▸ **Exercise brief**:
Copy all the records word for word, apart from any pictures.

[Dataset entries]
__________________________________________________

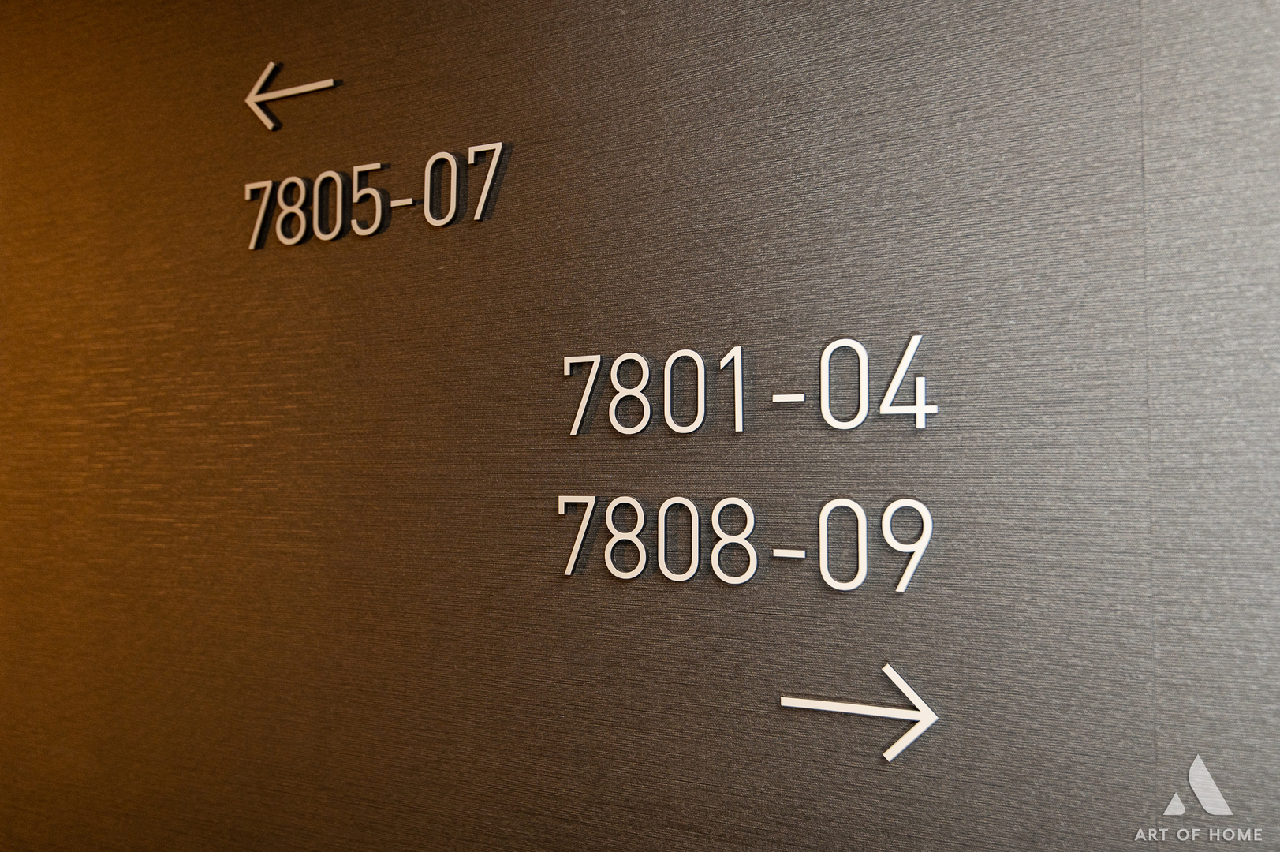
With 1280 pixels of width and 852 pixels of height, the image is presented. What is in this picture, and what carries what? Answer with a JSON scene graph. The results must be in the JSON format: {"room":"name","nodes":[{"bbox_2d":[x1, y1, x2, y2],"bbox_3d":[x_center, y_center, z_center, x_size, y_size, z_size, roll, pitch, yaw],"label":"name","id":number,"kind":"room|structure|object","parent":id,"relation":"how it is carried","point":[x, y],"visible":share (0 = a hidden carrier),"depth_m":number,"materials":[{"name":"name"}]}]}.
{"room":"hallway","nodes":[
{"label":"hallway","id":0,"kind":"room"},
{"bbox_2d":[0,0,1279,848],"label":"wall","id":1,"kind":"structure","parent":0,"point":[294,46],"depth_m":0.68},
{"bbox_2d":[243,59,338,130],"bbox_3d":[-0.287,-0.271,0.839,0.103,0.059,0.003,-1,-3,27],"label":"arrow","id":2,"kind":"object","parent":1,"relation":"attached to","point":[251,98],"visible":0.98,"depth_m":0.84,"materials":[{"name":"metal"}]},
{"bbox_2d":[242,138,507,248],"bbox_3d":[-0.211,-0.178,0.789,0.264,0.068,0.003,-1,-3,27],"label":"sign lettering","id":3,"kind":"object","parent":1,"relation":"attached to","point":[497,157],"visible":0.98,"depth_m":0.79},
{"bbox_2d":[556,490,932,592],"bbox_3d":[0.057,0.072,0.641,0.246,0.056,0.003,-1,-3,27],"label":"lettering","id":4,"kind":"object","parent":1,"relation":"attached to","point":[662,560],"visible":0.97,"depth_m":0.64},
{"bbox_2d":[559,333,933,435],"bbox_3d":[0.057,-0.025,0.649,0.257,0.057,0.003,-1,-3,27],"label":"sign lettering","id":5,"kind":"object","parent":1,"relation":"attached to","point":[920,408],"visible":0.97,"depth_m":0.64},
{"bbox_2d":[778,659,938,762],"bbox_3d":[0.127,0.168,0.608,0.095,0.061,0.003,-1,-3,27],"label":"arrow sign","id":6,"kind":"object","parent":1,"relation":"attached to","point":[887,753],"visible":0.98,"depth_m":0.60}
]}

__________________________________________________

▸ **Response**:
With 1280 pixels of width and 852 pixels of height, the image is presented. What is in this picture, and what carries what? Answer with a JSON scene graph. The results must be in the JSON format: {"room":"name","nodes":[{"bbox_2d":[x1, y1, x2, y2],"bbox_3d":[x_center, y_center, z_center, x_size, y_size, z_size, roll, pitch, yaw],"label":"name","id":number,"kind":"room|structure|object","parent":id,"relation":"how it is carried","point":[x, y],"visible":share (0 = a hidden carrier),"depth_m":number,"materials":[{"name":"name"}]}]}.
{"room":"hallway","nodes":[
{"label":"hallway","id":0,"kind":"room"},
{"bbox_2d":[0,0,1279,848],"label":"wall","id":1,"kind":"structure","parent":0,"point":[294,46],"depth_m":0.68},
{"bbox_2d":[243,59,338,130],"bbox_3d":[-0.287,-0.271,0.839,0.103,0.059,0.003,-1,-3,27],"label":"arrow","id":2,"kind":"object","parent":1,"relation":"attached to","point":[251,98],"visible":0.98,"depth_m":0.84,"materials":[{"name":"metal"}]},
{"bbox_2d":[242,138,507,248],"bbox_3d":[-0.211,-0.178,0.789,0.264,0.068,0.003,-1,-3,27],"label":"sign lettering","id":3,"kind":"object","parent":1,"relation":"attached to","point":[497,157],"visible":0.98,"depth_m":0.79},
{"bbox_2d":[556,490,932,592],"bbox_3d":[0.057,0.072,0.641,0.246,0.056,0.003,-1,-3,27],"label":"lettering","id":4,"kind":"object","parent":1,"relation":"attached to","point":[662,560],"visible":0.97,"depth_m":0.64},
{"bbox_2d":[559,333,933,435],"bbox_3d":[0.057,-0.025,0.649,0.257,0.057,0.003,-1,-3,27],"label":"sign lettering","id":5,"kind":"object","parent":1,"relation":"attached to","point":[920,408],"visible":0.97,"depth_m":0.64},
{"bbox_2d":[778,659,938,762],"bbox_3d":[0.127,0.168,0.608,0.095,0.061,0.003,-1,-3,27],"label":"arrow sign","id":6,"kind":"object","parent":1,"relation":"attached to","point":[887,753],"visible":0.98,"depth_m":0.60}
]}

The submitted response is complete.